Citi raises IHS Holding stock target to $6, maintains Buy rating

Published 10/04/2025, 12:36
Citi raises IHS Holding stock target to $6, maintains Buy rating

On Thursday, Citi analysts, led by Michael Rollins, updated their outlook on IHS Holding (NYSE: IHS), increasing the price target to $6.00 from the previous $5.00 while reiterating a Buy rating on the stock. According to InvestingPro data, the stock appears undervalued based on its Fair Value analysis, with analysts maintaining a strong consensus Buy rating. The adjustment follows the analysis of IHS's fourth-quarter 2024 performance and insights from the recent earnings call.

The company reported satisfactory normalized organic growth for the fourth quarter, with EBITDA reaching $771.56M. Additionally, IHS's guidance for 2025 appears more favorable, partly due to the impact of a weaker U.S. dollar. The company maintains strong liquidity with a current ratio of 1.33, indicating healthy short-term financial stability. Citi's analysts underscored IHS's potential to enhance shareholder value through sustained organic growth, excluding the effects of previously announced rationalization churn.

The analysts also emphasized the company's strategy of asset monetization and reducing financial leverage as key factors in supporting a higher valuation. By lowering net debt leverage, IHS could minimize risk and potentially increase value for equity holders.

In their statement, the analysts expressed confidence in the company's prospects, stating, "We believe IHS can continue to take actions to support a better value by retaining solid underlying organic growth, pursuing additional asset monetization and reducing financial leverage." The revised price target reflects these factors, including the anticipated benefits of solid organic growth and a favorable exchange rate with the Nigerian Naira.

In other recent news, IHS Holding reported impressive financial results for the fourth quarter of 2024, with earnings per share reaching $0.73, far surpassing the projected $0.01. The company's revenue also exceeded expectations, totaling $437.8 million against a forecast of $423.27 million. For the full year, IHS achieved a revenue of $1.7 billion and an adjusted EBITDA of $928 million, marking a 54.3% margin. Looking ahead, the company has set a revenue guidance of $1.68 to $1.71 billion for 2025, indicating a positive outlook.

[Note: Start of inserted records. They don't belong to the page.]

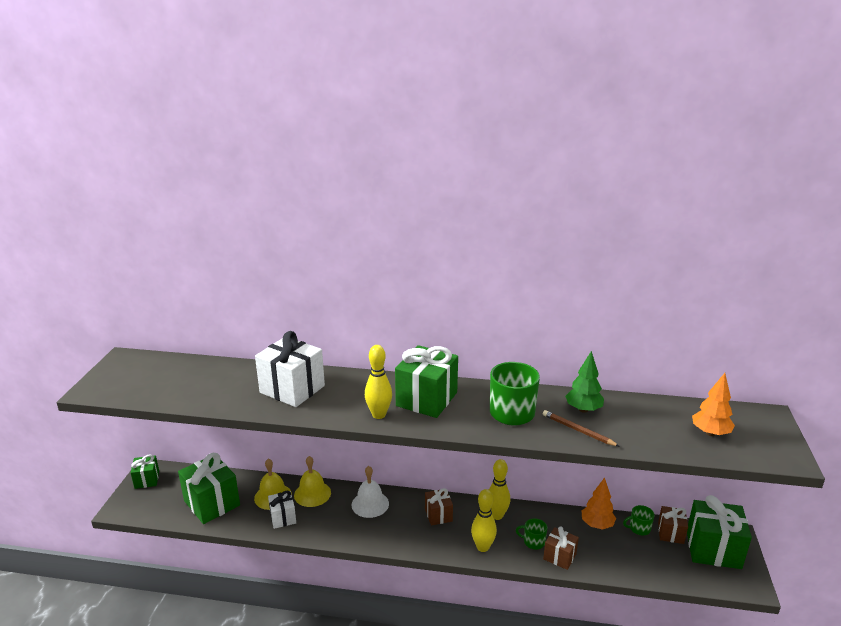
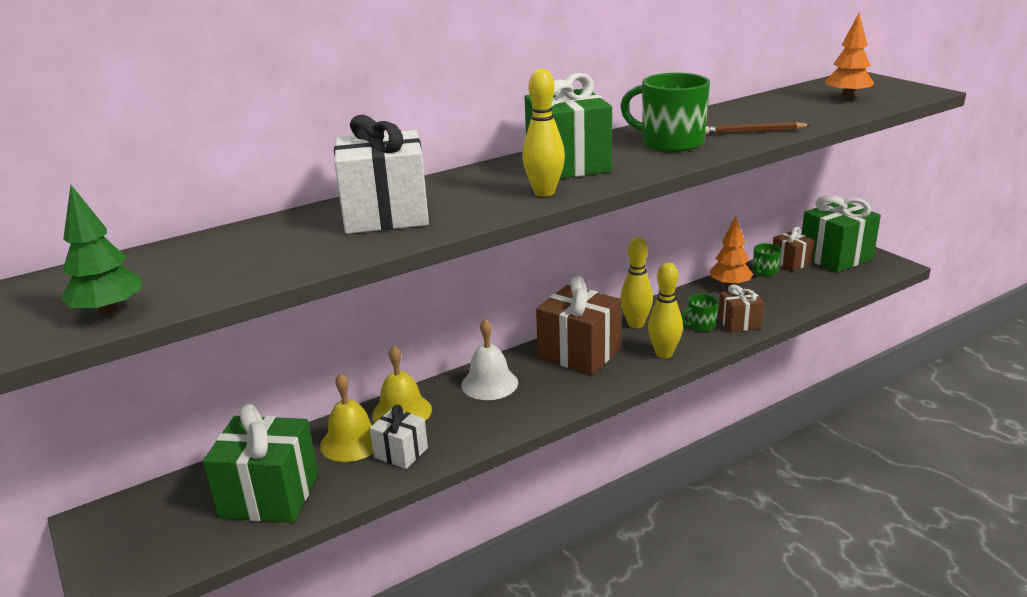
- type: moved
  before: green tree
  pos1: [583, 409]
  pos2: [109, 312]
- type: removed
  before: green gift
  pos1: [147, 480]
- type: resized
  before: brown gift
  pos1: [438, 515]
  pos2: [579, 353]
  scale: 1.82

Additionally, TD Cowen analyst Michael Elias raised the price target for IHS Holding shares from $15.00 to $16.00 and maintained a Buy rating. This adjustment follows the company's strong quarterly performance and optimistic guidance for 2025, particularly in the Nigerian market. IHS management expressed confidence in their strategic initiatives and the improving macroeconomic environment in Nigeria, supporting this favorable assessment.

Furthermore, IHS plans to continue its asset disposition strategy, targeting between $0.5 billion and $1.0 billion, which is expected to enhance its financial flexibility. The company's strategic focus on expanding its market presence, especially in Africa, has been a key driver of its robust operational capabilities and financial performance.